-- Written exercise --
Convert every line of the records below into a Markdown table with the columns "Row" and "Line". Number the rows in order, put each line in the "Line" column, and leave out blank lines.
——
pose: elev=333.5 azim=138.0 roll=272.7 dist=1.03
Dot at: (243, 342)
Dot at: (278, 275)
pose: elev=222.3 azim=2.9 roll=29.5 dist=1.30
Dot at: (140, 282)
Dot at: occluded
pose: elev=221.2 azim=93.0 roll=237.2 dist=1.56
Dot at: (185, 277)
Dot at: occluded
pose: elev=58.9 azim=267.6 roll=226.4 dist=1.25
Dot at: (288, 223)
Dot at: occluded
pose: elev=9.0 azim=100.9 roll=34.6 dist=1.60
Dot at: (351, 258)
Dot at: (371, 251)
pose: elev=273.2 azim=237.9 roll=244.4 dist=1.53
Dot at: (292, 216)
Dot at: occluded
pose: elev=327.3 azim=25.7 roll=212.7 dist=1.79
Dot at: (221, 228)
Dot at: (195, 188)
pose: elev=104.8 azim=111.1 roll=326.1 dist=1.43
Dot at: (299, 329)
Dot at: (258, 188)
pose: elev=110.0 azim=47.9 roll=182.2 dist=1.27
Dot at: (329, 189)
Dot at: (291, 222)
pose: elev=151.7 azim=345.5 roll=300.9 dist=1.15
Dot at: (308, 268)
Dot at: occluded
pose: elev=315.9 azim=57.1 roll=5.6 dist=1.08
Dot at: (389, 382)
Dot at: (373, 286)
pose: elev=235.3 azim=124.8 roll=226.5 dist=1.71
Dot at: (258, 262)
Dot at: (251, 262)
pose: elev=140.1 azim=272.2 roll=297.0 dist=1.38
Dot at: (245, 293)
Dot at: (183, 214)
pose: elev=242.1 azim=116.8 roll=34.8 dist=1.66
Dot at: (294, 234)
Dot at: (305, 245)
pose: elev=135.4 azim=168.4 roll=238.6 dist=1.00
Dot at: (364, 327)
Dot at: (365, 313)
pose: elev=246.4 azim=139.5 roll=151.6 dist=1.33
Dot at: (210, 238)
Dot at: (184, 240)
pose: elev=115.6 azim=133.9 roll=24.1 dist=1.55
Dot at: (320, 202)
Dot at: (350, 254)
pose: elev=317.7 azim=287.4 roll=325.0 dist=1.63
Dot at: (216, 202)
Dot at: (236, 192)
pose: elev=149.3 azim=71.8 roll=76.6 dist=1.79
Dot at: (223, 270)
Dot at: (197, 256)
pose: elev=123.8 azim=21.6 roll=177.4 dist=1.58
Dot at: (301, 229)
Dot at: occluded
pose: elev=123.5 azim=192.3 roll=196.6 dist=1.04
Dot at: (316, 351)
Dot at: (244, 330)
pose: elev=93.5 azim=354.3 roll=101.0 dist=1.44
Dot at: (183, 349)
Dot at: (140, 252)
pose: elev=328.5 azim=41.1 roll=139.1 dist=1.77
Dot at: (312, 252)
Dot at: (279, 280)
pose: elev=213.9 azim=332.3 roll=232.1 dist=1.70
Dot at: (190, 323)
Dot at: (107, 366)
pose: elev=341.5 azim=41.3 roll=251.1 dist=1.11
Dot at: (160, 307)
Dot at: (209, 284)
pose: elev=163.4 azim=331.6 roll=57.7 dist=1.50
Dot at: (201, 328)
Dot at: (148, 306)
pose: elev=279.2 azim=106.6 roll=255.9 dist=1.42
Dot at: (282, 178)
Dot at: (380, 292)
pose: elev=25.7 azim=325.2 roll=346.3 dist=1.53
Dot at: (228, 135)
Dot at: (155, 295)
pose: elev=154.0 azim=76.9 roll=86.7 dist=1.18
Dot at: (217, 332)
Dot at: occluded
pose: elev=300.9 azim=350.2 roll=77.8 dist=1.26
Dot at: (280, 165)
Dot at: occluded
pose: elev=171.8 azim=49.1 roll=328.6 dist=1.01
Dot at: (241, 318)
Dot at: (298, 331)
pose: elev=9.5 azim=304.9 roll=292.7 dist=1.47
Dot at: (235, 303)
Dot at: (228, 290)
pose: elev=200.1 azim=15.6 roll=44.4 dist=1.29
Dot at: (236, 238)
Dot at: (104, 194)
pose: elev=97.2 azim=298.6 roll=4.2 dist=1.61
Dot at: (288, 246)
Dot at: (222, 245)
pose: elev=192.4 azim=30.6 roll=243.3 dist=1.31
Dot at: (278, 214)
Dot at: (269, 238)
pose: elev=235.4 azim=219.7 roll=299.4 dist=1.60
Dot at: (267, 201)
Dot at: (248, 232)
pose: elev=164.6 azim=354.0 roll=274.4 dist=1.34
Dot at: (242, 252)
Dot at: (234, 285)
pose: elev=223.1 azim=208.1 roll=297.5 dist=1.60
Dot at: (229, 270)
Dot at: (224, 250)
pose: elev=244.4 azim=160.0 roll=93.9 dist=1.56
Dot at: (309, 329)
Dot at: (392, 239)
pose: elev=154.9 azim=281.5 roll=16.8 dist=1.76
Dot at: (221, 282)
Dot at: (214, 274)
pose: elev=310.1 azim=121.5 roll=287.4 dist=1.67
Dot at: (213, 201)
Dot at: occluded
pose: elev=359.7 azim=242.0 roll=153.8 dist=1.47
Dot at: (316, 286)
——
-- The answer --
| Row | Line |
|---|---|
| 1 | pose: elev=333.5 azim=138.0 roll=272.7 dist=1.03 |
| 2 | Dot at: (243, 342) |
| 3 | Dot at: (278, 275) |
| 4 | pose: elev=222.3 azim=2.9 roll=29.5 dist=1.30 |
| 5 | Dot at: (140, 282) |
| 6 | Dot at: occluded |
| 7 | pose: elev=221.2 azim=93.0 roll=237.2 dist=1.56 |
| 8 | Dot at: (185, 277) |
| 9 | Dot at: occluded |
| 10 | pose: elev=58.9 azim=267.6 roll=226.4 dist=1.25 |
| 11 | Dot at: (288, 223) |
| 12 | Dot at: occluded |
| 13 | pose: elev=9.0 azim=100.9 roll=34.6 dist=1.60 |
| 14 | Dot at: (351, 258) |
| 15 | Dot at: (371, 251) |
| 16 | pose: elev=273.2 azim=237.9 roll=244.4 dist=1.53 |
| 17 | Dot at: (292, 216) |
| 18 | Dot at: occluded |
| 19 | pose: elev=327.3 azim=25.7 roll=212.7 dist=1.79 |
| 20 | Dot at: (221, 228) |
| 21 | Dot at: (195, 188) |
| 22 | pose: elev=104.8 azim=111.1 roll=326.1 dist=1.43 |
| 23 | Dot at: (299, 329) |
| 24 | Dot at: (258, 188) |
| 25 | pose: elev=110.0 azim=47.9 roll=182.2 dist=1.27 |
| 26 | Dot at: (329, 189) |
| 27 | Dot at: (291, 222) |
| 28 | pose: elev=151.7 azim=345.5 roll=300.9 dist=1.15 |
| 29 | Dot at: (308, 268) |
| 30 | Dot at: occluded |
| 31 | pose: elev=315.9 azim=57.1 roll=5.6 dist=1.08 |
| 32 | Dot at: (389, 382) |
| 33 | Dot at: (373, 286) |
| 34 | pose: elev=235.3 azim=124.8 roll=226.5 dist=1.71 |
| 35 | Dot at: (258, 262) |
| 36 | Dot at: (251, 262) |
| 37 | pose: elev=140.1 azim=272.2 roll=297.0 dist=1.38 |
| 38 | Dot at: (245, 293) |
| 39 | Dot at: (183, 214) |
| 40 | pose: elev=242.1 azim=116.8 roll=34.8 dist=1.66 |
| 41 | Dot at: (294, 234) |
| 42 | Dot at: (305, 245) |
| 43 | pose: elev=135.4 azim=168.4 roll=238.6 dist=1.00 |
| 44 | Dot at: (364, 327) |
| 45 | Dot at: (365, 313) |
| 46 | pose: elev=246.4 azim=139.5 roll=151.6 dist=1.33 |
| 47 | Dot at: (210, 238) |
| 48 | Dot at: (184, 240) |
| 49 | pose: elev=115.6 azim=133.9 roll=24.1 dist=1.55 |
| 50 | Dot at: (320, 202) |
| 51 | Dot at: (350, 254) |
| 52 | pose: elev=317.7 azim=287.4 roll=325.0 dist=1.63 |
| 53 | Dot at: (216, 202) |
| 54 | Dot at: (236, 192) |
| 55 | pose: elev=149.3 azim=71.8 roll=76.6 dist=1.79 |
| 56 | Dot at: (223, 270) |
| 57 | Dot at: (197, 256) |
| 58 | pose: elev=123.8 azim=21.6 roll=177.4 dist=1.58 |
| 59 | Dot at: (301, 229) |
| 60 | Dot at: occluded |
| 61 | pose: elev=123.5 azim=192.3 roll=196.6 dist=1.04 |
| 62 | Dot at: (316, 351) |
| 63 | Dot at: (244, 330) |
| 64 | pose: elev=93.5 azim=354.3 roll=101.0 dist=1.44 |
| 65 | Dot at: (183, 349) |
| 66 | Dot at: (140, 252) |
| 67 | pose: elev=328.5 azim=41.1 roll=139.1 dist=1.77 |
| 68 | Dot at: (312, 252) |
| 69 | Dot at: (279, 280) |
| 70 | pose: elev=213.9 azim=332.3 roll=232.1 dist=1.70 |
| 71 | Dot at: (190, 323) |
| 72 | Dot at: (107, 366) |
| 73 | pose: elev=341.5 azim=41.3 roll=251.1 dist=1.11 |
| 74 | Dot at: (160, 307) |
| 75 | Dot at: (209, 284) |
| 76 | pose: elev=163.4 azim=331.6 roll=57.7 dist=1.50 |
| 77 | Dot at: (201, 328) |
| 78 | Dot at: (148, 306) |
| 79 | pose: elev=279.2 azim=106.6 roll=255.9 dist=1.42 |
| 80 | Dot at: (282, 178) |
| 81 | Dot at: (380, 292) |
| 82 | pose: elev=25.7 azim=325.2 roll=346.3 dist=1.53 |
| 83 | Dot at: (228, 135) |
| 84 | Dot at: (155, 295) |
| 85 | pose: elev=154.0 azim=76.9 roll=86.7 dist=1.18 |
| 86 | Dot at: (217, 332) |
| 87 | Dot at: occluded |
| 88 | pose: elev=300.9 azim=350.2 roll=77.8 dist=1.26 |
| 89 | Dot at: (280, 165) |
| 90 | Dot at: occluded |
| 91 | pose: elev=171.8 azim=49.1 roll=328.6 dist=1.01 |
| 92 | Dot at: (241, 318) |
| 93 | Dot at: (298, 331) |
| 94 | pose: elev=9.5 azim=304.9 roll=292.7 dist=1.47 |
| 95 | Dot at: (235, 303) |
| 96 | Dot at: (228, 290) |
| 97 | pose: elev=200.1 azim=15.6 roll=44.4 dist=1.29 |
| 98 | Dot at: (236, 238) |
| 99 | Dot at: (104, 194) |
| 100 | pose: elev=97.2 azim=298.6 roll=4.2 dist=1.61 |
| 101 | Dot at: (288, 246) |
| 102 | Dot at: (222, 245) |
| 103 | pose: elev=192.4 azim=30.6 roll=243.3 dist=1.31 |
| 104 | Dot at: (278, 214) |
| 105 | Dot at: (269, 238) |
| 106 | pose: elev=235.4 azim=219.7 roll=299.4 dist=1.60 |
| 107 | Dot at: (267, 201) |
| 108 | Dot at: (248, 232) |
| 109 | pose: elev=164.6 azim=354.0 roll=274.4 dist=1.34 |
| 110 | Dot at: (242, 252) |
| 111 | Dot at: (234, 285) |
| 112 | pose: elev=223.1 azim=208.1 roll=297.5 dist=1.60 |
| 113 | Dot at: (229, 270) |
| 114 | Dot at: (224, 250) |
| 115 | pose: elev=244.4 azim=160.0 roll=93.9 dist=1.56 |
| 116 | Dot at: (309, 329) |
| 117 | Dot at: (392, 239) |
| 118 | pose: elev=154.9 azim=281.5 roll=16.8 dist=1.76 |
| 119 | Dot at: (221, 282) |
| 120 | Dot at: (214, 274) |
| 121 | pose: elev=310.1 azim=121.5 roll=287.4 dist=1.67 |
| 122 | Dot at: (213, 201) |
| 123 | Dot at: occluded |
| 124 | pose: elev=359.7 azim=242.0 roll=153.8 dist=1.47 |
| 125 | Dot at: (316, 286) |